__EXERCISE INSTRUCTIONS__: Make an exact copy of all the entries below, with the pictures left out.
(PROVIDED ENTRIES)
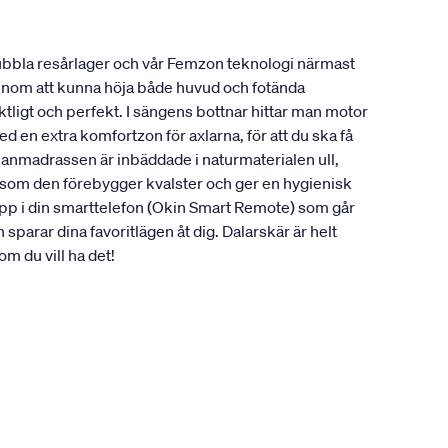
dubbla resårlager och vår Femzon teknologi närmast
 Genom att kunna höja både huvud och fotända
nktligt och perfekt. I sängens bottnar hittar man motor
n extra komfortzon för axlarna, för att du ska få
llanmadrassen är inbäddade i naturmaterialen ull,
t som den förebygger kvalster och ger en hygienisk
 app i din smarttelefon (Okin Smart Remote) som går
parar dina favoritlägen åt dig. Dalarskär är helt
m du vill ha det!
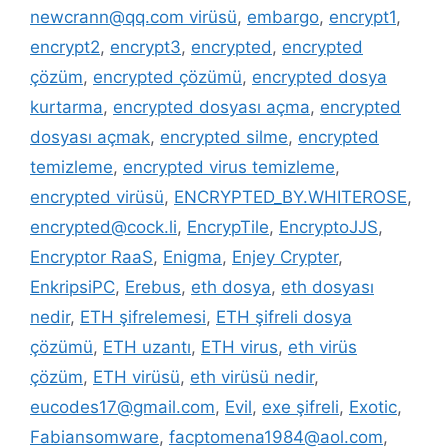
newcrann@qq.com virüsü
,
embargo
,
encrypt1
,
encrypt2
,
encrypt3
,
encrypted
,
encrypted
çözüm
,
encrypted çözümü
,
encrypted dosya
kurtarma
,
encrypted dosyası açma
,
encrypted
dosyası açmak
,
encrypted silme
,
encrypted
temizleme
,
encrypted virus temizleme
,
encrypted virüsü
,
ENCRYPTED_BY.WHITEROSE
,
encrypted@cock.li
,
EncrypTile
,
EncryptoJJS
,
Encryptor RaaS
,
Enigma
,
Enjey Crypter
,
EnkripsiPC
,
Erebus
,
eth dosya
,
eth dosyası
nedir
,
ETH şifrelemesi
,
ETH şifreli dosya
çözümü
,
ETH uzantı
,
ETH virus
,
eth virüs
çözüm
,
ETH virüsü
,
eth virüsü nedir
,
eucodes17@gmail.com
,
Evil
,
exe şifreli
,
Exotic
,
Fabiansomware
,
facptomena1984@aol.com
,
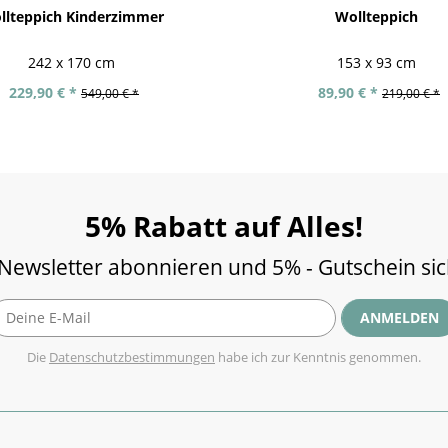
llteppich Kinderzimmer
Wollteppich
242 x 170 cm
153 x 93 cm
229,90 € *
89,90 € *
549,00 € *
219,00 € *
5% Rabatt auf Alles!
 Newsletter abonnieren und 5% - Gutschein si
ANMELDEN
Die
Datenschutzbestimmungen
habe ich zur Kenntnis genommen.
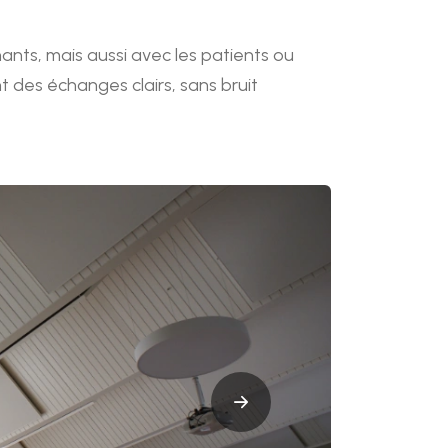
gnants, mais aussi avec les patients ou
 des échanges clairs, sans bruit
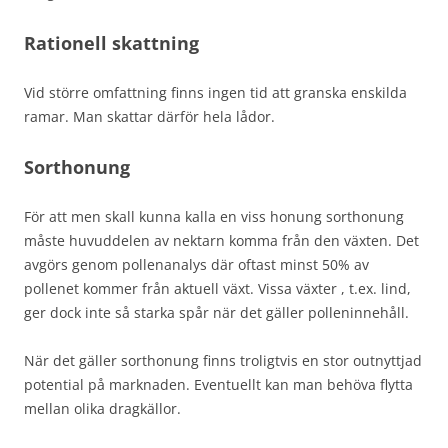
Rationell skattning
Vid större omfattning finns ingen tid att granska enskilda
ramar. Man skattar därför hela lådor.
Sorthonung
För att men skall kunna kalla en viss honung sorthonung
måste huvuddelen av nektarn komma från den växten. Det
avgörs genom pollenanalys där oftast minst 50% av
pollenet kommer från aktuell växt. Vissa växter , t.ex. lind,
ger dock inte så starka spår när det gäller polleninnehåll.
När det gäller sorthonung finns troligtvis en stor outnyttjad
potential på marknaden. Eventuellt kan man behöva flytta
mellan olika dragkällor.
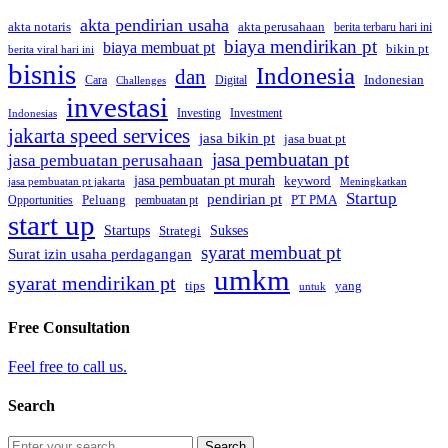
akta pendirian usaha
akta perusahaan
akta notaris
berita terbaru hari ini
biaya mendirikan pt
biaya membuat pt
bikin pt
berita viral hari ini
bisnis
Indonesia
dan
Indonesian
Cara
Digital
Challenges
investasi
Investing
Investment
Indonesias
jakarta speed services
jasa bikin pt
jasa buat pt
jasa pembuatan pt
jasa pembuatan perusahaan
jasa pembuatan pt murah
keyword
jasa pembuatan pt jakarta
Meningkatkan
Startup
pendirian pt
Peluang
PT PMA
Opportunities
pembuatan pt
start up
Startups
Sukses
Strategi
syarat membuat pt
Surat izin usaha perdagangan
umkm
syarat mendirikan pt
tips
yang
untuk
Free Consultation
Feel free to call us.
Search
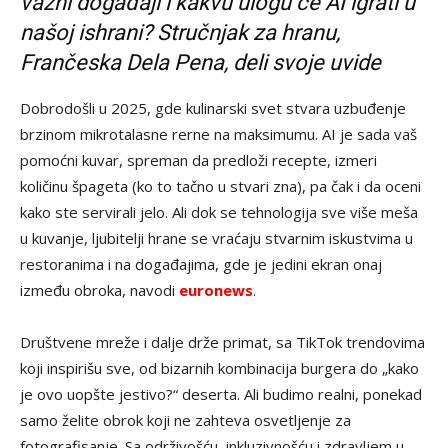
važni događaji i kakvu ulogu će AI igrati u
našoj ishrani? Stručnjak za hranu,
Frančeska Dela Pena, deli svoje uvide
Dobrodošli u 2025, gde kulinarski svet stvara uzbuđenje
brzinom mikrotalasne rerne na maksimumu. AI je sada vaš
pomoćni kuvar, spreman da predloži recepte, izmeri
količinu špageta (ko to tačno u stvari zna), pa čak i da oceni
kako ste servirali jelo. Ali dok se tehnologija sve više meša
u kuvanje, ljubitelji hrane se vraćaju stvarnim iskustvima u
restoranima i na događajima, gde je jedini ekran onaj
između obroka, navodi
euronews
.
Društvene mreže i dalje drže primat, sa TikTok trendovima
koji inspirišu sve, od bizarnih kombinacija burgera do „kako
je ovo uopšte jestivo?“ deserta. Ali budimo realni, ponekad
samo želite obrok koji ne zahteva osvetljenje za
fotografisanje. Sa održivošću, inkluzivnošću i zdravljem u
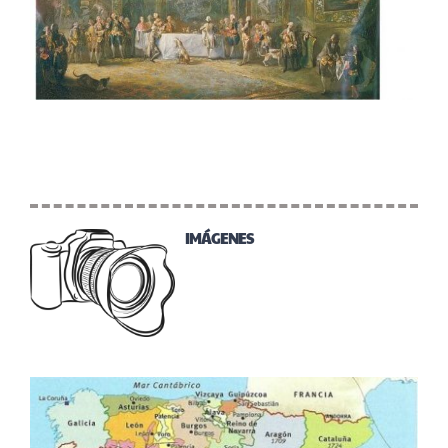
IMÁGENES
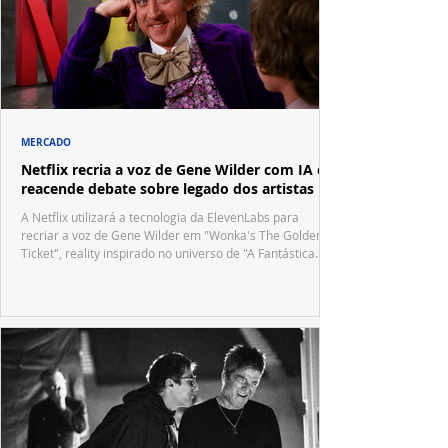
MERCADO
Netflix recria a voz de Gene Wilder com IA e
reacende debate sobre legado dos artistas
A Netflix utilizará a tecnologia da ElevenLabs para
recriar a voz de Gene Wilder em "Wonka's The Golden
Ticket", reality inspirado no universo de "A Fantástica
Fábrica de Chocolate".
(End PROVIDED ENTRIES)
__EXPECTED ANSWER__:
dubbla resårlager och vår Femzon teknologi närmast
 Genom att kunna höja både huvud och fotända
nktligt och perfekt. I sängens bottnar hittar man motor
n extra komfortzon för axlarna, för att du ska få
llanmadrassen är inbäddade i naturmaterialen ull,
t som den förebygger kvalster och ger en hygienisk
 app i din smarttelefon (Okin Smart Remote) som går
parar dina favoritlägen åt dig. Dalarskär är helt
m du vill ha det!
newcrann@qq.com virüsü
,
embargo
,
encrypt1
,
encrypt2
,
encrypt3
,
encrypted
,
encrypted
çözüm
,
encrypted çözümü
,
encrypted dosya
kurtarma
,
encrypted dosyası açma
,
encrypted
dosyası açmak
,
encrypted silme
,
encrypted
temizleme
,
encrypted virus temizleme
,
encrypted virüsü
,
ENCRYPTED_BY.WHITEROSE
,
encrypted@cock.li
,
EncrypTile
,
EncryptoJJS
,
Encryptor RaaS
,
Enigma
,
Enjey Crypter
,
EnkripsiPC
,
Erebus
,
eth dosya
,
eth dosyası
nedir
,
ETH şifrelemesi
,
ETH şifreli dosya
çözümü
,
ETH uzantı
,
ETH virus
,
eth virüs
çözüm
,
ETH virüsü
,
eth virüsü nedir
,
eucodes17@gmail.com
,
Evil
,
exe şifreli
,
Exotic
,
Fabiansomware
,
facptomena1984@aol.com
,
llteppich Kinderzimmer
Wollteppich
242 x 170 cm
153 x 93 cm
229,90 € *
89,90 € *
549,00 € *
219,00 € *
5% Rabatt auf Alles!
 Newsletter abonnieren und 5% - Gutschein si
ANMELDEN
Die
Datenschutzbestimmungen
habe ich zur Kenntnis genommen.
gnants, mais aussi avec les patients ou
 des échanges clairs, sans bruit
Rationell skattning
Vid större omfattning finns ingen tid att granska enskilda
ramar. Man skattar därför hela lådor.
Sorthonung
För att men skall kunna kalla en viss honung sorthonung
måste huvuddelen av nektarn komma från den växten. Det
avgörs genom pollenanalys där oftast minst 50% av
pollenet kommer från aktuell växt. Vissa växter , t.ex. lind,
ger dock inte så starka spår när det gäller polleninnehåll.
När det gäller sorthonung finns troligtvis en stor outnyttjad
potential på marknaden. Eventuellt kan man behöva flytta
mellan olika dragkällor.
akta pendirian usaha
akta perusahaan
akta notaris
berita terbaru hari ini
biaya mendirikan pt
biaya membuat pt
bikin pt
berita viral hari ini
bisnis
Indonesia
dan
Indonesian
Cara
Digital
Challenges
investasi
Investing
Investment
Indonesias
jakarta speed services
jasa bikin pt
jasa buat pt
jasa pembuatan pt
jasa pembuatan perusahaan
jasa pembuatan pt murah
keyword
jasa pembuatan pt jakarta
Meningkatkan
Startup
pendirian pt
Peluang
PT PMA
Opportunities
pembuatan pt
start up
Startups
Sukses
Strategi
syarat membuat pt
Surat izin usaha perdagangan
umkm
syarat mendirikan pt
tips
yang
untuk
Free Consultation
Feel free to call us.
Search
važni događaji i kakvu ulogu će AI igrati u
našoj ishrani? Stručnjak za hranu,
Frančeska Dela Pena, deli svoje uvide
Dobrodošli u 2025, gde kulinarski svet stvara uzbuđenje
brzinom mikrotalasne rerne na maksimumu. AI je sada vaš
pomoćni kuvar, spreman da predloži recepte, izmeri
količinu špageta (ko to tačno u stvari zna), pa čak i da oceni
kako ste servirali jelo. Ali dok se tehnologija sve više meša
u kuvanje, ljubitelji hrane se vraćaju stvarnim iskustvima u
restoranima i na događajima, gde je jedini ekran onaj
između obroka, navodi
euronews
.
Društvene mreže i dalje drže primat, sa TikTok trendovima
koji inspirišu sve, od bizarnih kombinacija burgera do „kako
je ovo uopšte jestivo?“ deserta. Ali budimo realni, ponekad
samo želite obrok koji ne zahteva osvetljenje za
fotografisanje. Sa održivošću, inkluzivnošću i zdravljem u
IMÁGENES
MERCADO
Netflix recria a voz de Gene Wilder com IA e
reacende debate sobre legado dos artistas
A Netflix utilizará a tecnologia da ElevenLabs para
recriar a voz de Gene Wilder em "Wonka's The Golden
Ticket", reality inspirado no universo de "A Fantástica
Fábrica de Chocolate".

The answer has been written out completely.